Start with N flags each with 1 stripe (solid colors). Then each time we add a stripe, we'll look at the current color, and for each possible neighboring color, we'll create a flag of that color. So, if we have three colors (0, 1, 2) and the only constraint is that the same color cannot be next to each other, then we'll get:

Stripes Flags
1 0, 1, 2
2 01, 02, 10, 12, 20, 21
3 010, 012, 020, 021, 101, 102, 120, 121, 201, 202, 210, 212
... ...

For each flag ending in 0, we create one ending in 01 and 02. Same goes for those ending in 1 and 2.

Line 41 creates a Map named "contributes", while lines 45-65 initialize it. Each key in the map is a color, and the value is a Set containing all the colors that may neighbor it. In each round, the ending color will contribute each of these colors to the next round.

On Line 86 a Map called endsWithCount is created. This holds a key for each color, and the value is the number of flags in that round that end with that color. When combined with the contributes map, we can see how many flags end with each color, and how many will end with each color in the next round.

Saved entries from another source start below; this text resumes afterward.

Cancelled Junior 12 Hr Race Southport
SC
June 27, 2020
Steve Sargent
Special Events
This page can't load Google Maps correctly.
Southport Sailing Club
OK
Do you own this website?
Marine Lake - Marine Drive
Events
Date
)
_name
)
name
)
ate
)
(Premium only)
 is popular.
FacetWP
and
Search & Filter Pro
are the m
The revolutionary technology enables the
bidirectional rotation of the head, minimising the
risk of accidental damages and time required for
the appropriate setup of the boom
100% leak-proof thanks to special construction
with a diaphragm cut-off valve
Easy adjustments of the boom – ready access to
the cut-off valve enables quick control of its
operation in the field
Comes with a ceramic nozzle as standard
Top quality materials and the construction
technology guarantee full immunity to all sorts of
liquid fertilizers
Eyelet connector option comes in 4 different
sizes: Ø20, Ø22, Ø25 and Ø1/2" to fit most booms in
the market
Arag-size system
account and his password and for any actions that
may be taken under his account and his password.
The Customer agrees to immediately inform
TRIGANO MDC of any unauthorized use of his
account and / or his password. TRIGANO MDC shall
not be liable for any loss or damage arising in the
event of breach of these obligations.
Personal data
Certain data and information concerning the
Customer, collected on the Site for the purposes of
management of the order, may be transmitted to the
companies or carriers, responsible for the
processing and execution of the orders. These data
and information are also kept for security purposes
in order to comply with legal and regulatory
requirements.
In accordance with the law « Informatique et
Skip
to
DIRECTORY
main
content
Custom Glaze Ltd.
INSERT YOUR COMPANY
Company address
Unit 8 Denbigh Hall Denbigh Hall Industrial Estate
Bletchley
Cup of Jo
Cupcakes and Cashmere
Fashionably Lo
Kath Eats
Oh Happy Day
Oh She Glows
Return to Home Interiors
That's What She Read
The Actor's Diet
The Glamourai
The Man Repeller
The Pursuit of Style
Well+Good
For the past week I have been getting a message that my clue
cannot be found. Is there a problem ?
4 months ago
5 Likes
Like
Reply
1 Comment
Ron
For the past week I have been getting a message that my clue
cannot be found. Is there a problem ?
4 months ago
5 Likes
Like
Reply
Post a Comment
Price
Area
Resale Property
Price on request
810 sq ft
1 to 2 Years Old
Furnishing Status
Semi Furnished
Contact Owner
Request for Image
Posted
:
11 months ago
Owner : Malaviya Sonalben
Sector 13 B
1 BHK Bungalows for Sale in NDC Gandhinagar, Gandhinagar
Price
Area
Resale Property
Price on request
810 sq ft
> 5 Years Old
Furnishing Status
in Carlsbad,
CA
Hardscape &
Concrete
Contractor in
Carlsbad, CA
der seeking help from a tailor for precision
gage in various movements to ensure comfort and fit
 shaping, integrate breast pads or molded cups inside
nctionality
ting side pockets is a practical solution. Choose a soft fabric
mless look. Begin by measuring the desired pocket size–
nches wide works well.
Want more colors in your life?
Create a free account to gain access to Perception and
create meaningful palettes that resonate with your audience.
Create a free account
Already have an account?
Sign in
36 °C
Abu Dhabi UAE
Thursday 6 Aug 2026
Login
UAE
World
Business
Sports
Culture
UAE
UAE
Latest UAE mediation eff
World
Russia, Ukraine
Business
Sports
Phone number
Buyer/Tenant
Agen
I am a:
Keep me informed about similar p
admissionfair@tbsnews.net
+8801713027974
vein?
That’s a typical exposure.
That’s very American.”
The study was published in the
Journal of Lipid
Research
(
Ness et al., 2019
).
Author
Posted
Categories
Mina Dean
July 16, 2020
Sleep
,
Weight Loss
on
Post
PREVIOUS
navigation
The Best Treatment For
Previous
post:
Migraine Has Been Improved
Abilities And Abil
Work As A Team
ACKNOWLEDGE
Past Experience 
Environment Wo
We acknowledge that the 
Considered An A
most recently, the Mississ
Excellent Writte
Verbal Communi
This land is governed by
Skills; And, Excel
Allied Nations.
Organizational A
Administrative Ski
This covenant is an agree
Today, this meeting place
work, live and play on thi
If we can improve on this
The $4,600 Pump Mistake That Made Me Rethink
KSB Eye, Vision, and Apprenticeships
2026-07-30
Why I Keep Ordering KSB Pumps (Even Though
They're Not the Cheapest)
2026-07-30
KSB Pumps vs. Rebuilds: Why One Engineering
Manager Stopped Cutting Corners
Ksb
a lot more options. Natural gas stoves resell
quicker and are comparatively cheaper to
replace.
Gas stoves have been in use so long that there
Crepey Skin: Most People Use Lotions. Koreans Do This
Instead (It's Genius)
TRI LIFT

What makes this problem difficult is the cases where all of the colors allow only one neighbor. Here, each additional stripe creates at most N additions flags, where N is the number of colors. The number of flags created grows linearly (instead of exponentially), and when some of the test cases expect 10 quadrillion flags, it could take a while. To handle this case, the check at line 72 is performed. If isLinearGrowth() returns true, then we abandon trying to determine the number of flags by iterating through each additional stripe, and instead use division to arrive at the answer.